● Tasks to perform:
1. In what year did the conference described in the excerpt have its modest beginnings?
2. According to the conference excerpt, which groups will attend this year?

● Excerpted text:
* * * * *

Starting today, McGill will host the Black Law Students’ Association of Canada (BLSAC)’s national conference, entitled “Partnering For Progress and Unprecedented Possibilities.”

Conference events will range from the practical (a panel on acing your LSATs) to the political (a discussion of the killing of Fredy Villanueva).

The national conference has grown from its modest beginnings in 1992, when the conference was attended by Ontario law students and a handful of delegates from outside the province. This year, law students, journalists, and high school students will attend.

Speakers from fields as diverse as criminal law and post-secondary education will deliver presentations on racial tensions in Montreal Nord, poverty, and globalization. The speakers’ docket is an impressive one: the first appointed black judge of the Court of Quebec, district of Montreal, a Grenadan senator, and a Montreal Gazette photojournalist who’s reported from Haiti and Rwanda.

An essay by BSLA McGill’s VP (internal) featured on the group’s web site slams the McGill Reporter’s recent coverage of student internships in impoverished regions of Africa. The essay’s author, Annamaria Enenajor, laments the Reporter’s simplistic story, which fails to offer the “possibility of feelings more complex than pity.”

In the conclusion of her essay, Enenajor writes, “Race matters, history matters, wealth matters” – the feel-good journalism offered by the Reporter ignores the influence that these factors have had on Africa’s development, and its continuing struggles today.

The conference – and Enenajor’s essay – speaks to BLSA McGill’s goal of examining the lived experience of the legal system: how it affects minorities, who it benefits, who it hurts, and how it is far more than just rules written in dusty books.

The conference runs from today through Sunday at the downtown Best Western.

* * * * *

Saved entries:
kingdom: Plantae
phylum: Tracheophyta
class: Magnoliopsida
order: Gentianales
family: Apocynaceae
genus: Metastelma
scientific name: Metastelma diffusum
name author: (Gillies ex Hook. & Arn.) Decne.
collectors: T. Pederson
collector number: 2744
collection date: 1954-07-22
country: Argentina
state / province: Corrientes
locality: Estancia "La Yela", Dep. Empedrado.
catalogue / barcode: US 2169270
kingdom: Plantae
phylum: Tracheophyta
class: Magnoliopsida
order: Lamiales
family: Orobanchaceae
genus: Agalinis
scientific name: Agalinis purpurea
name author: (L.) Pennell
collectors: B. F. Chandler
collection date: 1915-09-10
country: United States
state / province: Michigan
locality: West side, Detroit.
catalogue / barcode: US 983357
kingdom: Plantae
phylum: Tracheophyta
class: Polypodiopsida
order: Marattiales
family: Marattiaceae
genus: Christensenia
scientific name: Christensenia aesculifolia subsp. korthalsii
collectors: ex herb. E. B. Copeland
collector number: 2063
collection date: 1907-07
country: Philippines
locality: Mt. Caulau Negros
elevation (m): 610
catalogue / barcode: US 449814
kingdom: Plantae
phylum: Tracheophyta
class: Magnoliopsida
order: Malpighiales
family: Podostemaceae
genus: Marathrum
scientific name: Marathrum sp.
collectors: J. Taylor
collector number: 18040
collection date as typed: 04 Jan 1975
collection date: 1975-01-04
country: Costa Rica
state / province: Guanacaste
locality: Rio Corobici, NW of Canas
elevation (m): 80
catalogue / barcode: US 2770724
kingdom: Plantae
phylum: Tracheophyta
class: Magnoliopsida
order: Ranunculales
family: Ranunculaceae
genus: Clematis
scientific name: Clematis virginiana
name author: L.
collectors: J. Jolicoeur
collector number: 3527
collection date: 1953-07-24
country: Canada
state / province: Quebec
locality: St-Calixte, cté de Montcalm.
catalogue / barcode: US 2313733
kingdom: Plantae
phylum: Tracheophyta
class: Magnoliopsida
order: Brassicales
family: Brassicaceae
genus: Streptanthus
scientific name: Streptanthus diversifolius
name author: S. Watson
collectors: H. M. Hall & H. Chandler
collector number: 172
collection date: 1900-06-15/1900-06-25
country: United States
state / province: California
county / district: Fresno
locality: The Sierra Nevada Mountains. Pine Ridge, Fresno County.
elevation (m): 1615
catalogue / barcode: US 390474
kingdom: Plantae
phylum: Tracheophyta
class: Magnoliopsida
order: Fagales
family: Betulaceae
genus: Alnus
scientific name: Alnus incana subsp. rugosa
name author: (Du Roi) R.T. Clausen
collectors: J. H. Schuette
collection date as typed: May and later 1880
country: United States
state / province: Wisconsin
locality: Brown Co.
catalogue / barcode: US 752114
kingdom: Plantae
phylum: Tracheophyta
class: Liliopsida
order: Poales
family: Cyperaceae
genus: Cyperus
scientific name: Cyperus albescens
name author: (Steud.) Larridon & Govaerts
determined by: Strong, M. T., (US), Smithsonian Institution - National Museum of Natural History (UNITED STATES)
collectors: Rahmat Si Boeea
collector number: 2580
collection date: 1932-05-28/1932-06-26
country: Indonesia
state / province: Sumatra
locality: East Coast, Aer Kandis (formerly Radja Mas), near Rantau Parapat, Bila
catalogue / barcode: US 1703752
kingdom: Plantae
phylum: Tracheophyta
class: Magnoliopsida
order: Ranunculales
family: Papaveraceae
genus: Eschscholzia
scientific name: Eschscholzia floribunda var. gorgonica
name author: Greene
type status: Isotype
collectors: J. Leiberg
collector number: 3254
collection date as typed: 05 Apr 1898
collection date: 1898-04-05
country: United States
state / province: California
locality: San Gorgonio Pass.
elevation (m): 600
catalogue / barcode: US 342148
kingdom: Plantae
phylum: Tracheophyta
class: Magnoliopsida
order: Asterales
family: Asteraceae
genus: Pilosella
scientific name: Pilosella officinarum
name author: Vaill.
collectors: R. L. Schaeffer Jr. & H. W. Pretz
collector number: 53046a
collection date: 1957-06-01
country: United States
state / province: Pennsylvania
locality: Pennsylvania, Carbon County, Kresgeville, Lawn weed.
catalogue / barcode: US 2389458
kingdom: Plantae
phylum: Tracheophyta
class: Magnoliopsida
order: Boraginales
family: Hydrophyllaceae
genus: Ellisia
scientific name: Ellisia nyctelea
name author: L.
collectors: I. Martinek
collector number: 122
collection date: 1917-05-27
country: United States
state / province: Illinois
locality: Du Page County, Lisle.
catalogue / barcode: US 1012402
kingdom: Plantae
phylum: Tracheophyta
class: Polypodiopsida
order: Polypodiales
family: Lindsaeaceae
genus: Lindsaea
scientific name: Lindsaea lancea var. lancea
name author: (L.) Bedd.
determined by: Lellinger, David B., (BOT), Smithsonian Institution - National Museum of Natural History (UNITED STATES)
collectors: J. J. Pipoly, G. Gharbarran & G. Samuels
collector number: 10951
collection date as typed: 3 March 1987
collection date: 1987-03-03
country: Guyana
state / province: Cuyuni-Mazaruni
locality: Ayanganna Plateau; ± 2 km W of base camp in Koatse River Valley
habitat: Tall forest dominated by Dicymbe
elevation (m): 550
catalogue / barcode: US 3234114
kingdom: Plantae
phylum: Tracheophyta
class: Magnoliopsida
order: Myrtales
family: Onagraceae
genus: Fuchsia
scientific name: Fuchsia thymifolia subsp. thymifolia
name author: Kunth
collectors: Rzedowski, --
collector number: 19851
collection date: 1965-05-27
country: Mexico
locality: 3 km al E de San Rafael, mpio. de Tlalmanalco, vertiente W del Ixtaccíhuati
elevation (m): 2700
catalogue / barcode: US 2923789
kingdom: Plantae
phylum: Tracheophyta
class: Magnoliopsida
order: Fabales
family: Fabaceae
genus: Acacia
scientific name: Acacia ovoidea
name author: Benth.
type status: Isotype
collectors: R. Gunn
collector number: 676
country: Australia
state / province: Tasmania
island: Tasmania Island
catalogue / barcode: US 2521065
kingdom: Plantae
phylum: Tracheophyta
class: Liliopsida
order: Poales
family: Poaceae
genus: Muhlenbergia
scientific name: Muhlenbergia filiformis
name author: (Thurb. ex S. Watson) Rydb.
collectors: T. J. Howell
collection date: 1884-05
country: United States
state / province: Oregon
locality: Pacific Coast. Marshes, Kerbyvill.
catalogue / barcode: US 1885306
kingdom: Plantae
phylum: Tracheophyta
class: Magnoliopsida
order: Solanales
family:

* * * * *

● Exercise results:
1. 1992

2. Law students, journalists, and high school students.